En particulier, certains syndics continuent de facturer aux syndicats de copropriétaires la mise à jour du Document Unique sur l’Evaluation des Risques pour la Santé et la Sécurité des Travailleurs (DUERSST), devant obligatoirement être mis à jour chaque année ou à chaque changement important, ainsi que la tenue de l’entretien professionnel biannuel prévu par le Code du travail.

L’argumentaire est particulièrement pervers : ces syndics font mettre à jour le DUERSST ou font tenir les entretiens professionnels par une société spécialisée en arguant qu’aucun honoraire de syndic ne serait facturé, que la réglementation serait ainsi bien respectée, que cette prestation ne pourrait pas être assurée par ces syndics qui n’auraient pas la compétence pour cette tâche (défense de rire) et qui ne seraient pas assurés pour cela (défense de rire aux éclats), tandis que l’intervention d’une société extérieure devrait en conséquence être supportée par le syndicat des copropriétaires employeur.

Ces arguties, pour le dire gentiment, ou ces mensonges trompeurs pour dire la vérité, ne résistent pas au fait que la réglementation prévoit que « le forfait convenu entre les parties comprend toutes les prestations fournies par le syndic au titre de sa mission » et que le syndic n’a, en conséquence, pas le droit de facturer directement ou indirectement ce qu’il choisit de ne pas faire dans sa mission.

L’annexe II du décret susvisé fournit une liste de prestations exhaustives pouvant donner lieu à une facturation de la part du syndic et, malgré tous nos efforts, nous n’avons pas trouvé que le syndic pouvait facturer ce qu’il avait décidé de sous-traiter.

Nous avons à l’inverse trouvé dans l’annexe I de ce décret qui donne la liste non limitative des prestations incluses dans le forfait, que le syndic devait, en matière de gestion du personnel, établir les attestations et les déclarations obligatoires (VI-24°), assurer la gestion de la formation du personnel du syndicat (VI-27°) ainsi que mettre en place et tenir à jour le document unique d'évaluation des risques pour la santé et la sécurité des travailleurs (VI-26°).

Les entretiens professionnels étant des prestations incluses dans les prestations prévues par la réglementation et en tous cas exclues des prestations facturables en supplément des tâches courantes du syndic, ils doivent donc être tenus au titre de la mission des syndics et dans le cadre du forfait.
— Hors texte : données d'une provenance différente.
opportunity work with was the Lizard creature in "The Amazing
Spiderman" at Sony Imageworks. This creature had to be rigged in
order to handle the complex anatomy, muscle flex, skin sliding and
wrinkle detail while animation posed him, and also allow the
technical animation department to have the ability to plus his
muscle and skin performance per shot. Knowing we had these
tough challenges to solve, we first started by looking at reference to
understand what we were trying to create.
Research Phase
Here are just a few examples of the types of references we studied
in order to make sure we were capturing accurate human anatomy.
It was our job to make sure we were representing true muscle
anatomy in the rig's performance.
Sinon, demain nous verrions les bulletins de salaire établis par des cabinets d’experts comptables facturés aux copropriétaires, avec les mêmes arguments. Puis suivront les déclarations sociales, l’établissement des contrats de travail et ainsi de suite…
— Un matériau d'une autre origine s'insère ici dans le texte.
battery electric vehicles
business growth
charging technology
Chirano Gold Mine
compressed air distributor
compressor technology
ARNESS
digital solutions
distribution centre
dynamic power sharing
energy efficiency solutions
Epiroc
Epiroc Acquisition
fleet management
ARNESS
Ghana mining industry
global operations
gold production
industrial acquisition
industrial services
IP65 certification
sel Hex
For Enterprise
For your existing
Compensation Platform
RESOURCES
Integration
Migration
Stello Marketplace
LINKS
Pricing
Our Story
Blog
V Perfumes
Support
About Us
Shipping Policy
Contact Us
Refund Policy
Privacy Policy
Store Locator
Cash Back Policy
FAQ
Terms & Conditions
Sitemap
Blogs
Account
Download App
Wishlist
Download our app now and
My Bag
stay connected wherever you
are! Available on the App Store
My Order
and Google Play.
Quant au DUERSST, c’est écrit en toutes lettres.

Nous affirmons ainsi que la facturation des entretiens professionnels et la mise à jour du DUERSST est irrecevable et qu’elle ne peut donc pas figurer dans les relevés généraux des dépenses.
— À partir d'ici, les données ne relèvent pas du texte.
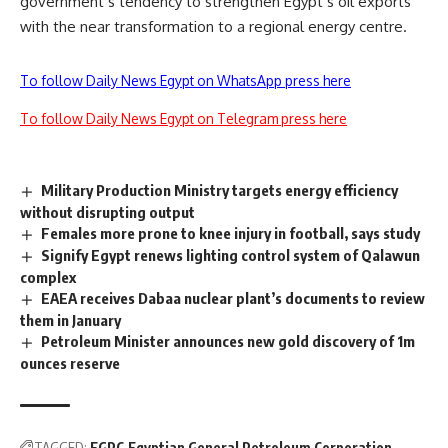
government’s tendency to strengthen Egypt’s oil exports
with the near transformation to a regional energy centre.
To follow Daily News Egypt on WhatsApp press here
To follow Daily News Egypt on Telegram press here
Military Production Ministry targets energy efficiency
without disrupting output
Females more prone to knee injury in football, says study
Signify Egypt renews lighting control system of Qalawun
complex
EAEA receives Dabaa nuclear plant’s documents to review
them in January
Petroleum Minister announces new gold discovery of 1m
ounces reserve
TAGGED:
EGPC
Egyptian General Petroleum Corporation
Si le syndic refuse de se rendre à l’évidence, il ne reste qu’une seule solution, sans omettre d’envisager de changer de syndic car ce problème ne devrait pas être le seul que rencontre le syndicat des copropriétaires avec ce syndic : il s’agit de refuser en assemblée générale les factures illicites.

Nous disons bien qu’il s’agit de refuser et non d’émettre une vague réserve dont ne tiendra aucun compte le syndic : le président de séance doit donc corriger le montant des charges soumis à l’approbation de l’assemblée générale.

Prenons un exemple : le montant des charges proposé par le syndic est de 100 000 € tandis que le conseil syndical entend refuser une facture d’entretien professionnel de 200 €. Le président de séance va donc faire voter l’assemblée générale sur « un montant de charges de 99 800 €, après le refus de 200 € de facture d’entretien professionnel ».

Le syndic ne peut pas s’opposer à la modification de la résolution et doit transcrire dans le procès-verbal ce que lui dicte le président de séance. Les 200 € refusés ne peuvent pas être répartis aux copropriétaires et devront donc être pris en charge par le syndic.

En conclusion, s’il est facile de plumer un pigeon ignorant, cela devient une autre affaire quand le pigeon devient savant, grâce à l’ARC.